§ **ACTION ITEM**
Your task is to copy each line of the material that holds the word "recomendar".

§ **EXTRACTED RECORDS**
====

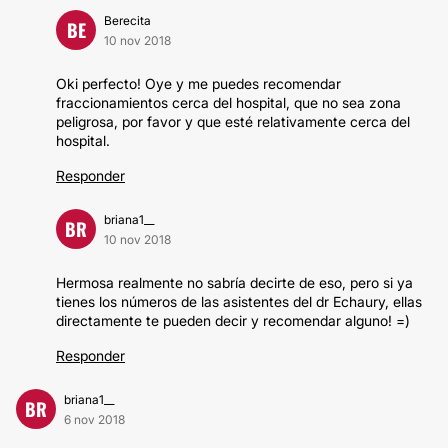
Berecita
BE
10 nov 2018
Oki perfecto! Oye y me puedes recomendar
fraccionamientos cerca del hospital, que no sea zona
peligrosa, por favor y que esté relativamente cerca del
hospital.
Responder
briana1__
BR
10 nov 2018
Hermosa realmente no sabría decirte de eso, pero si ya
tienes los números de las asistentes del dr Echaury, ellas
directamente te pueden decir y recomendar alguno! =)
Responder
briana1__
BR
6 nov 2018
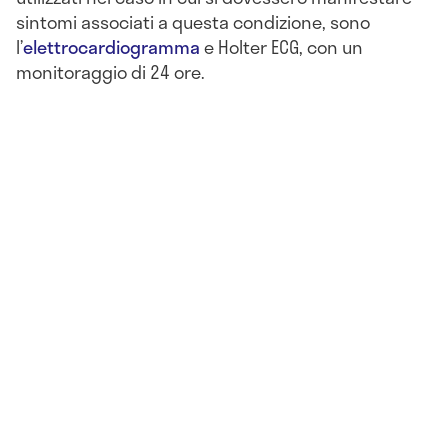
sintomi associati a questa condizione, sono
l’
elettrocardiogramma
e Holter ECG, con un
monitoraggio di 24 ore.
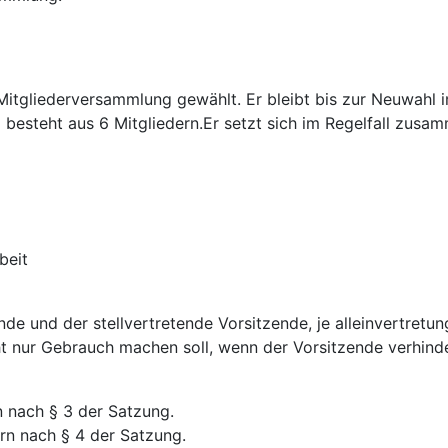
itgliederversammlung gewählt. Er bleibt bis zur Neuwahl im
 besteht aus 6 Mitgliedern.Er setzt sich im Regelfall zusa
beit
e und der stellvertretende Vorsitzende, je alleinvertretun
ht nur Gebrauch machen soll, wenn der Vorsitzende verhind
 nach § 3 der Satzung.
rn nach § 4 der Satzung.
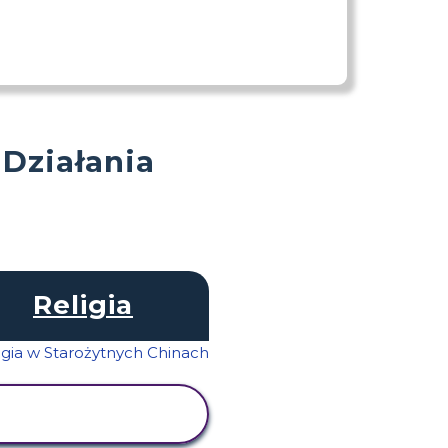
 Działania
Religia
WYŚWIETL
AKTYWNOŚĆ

====

§ **EXERCISE OUTPUT**
Oki perfecto! Oye y me puedes recomendar
directamente te pueden decir y recomendar alguno! =)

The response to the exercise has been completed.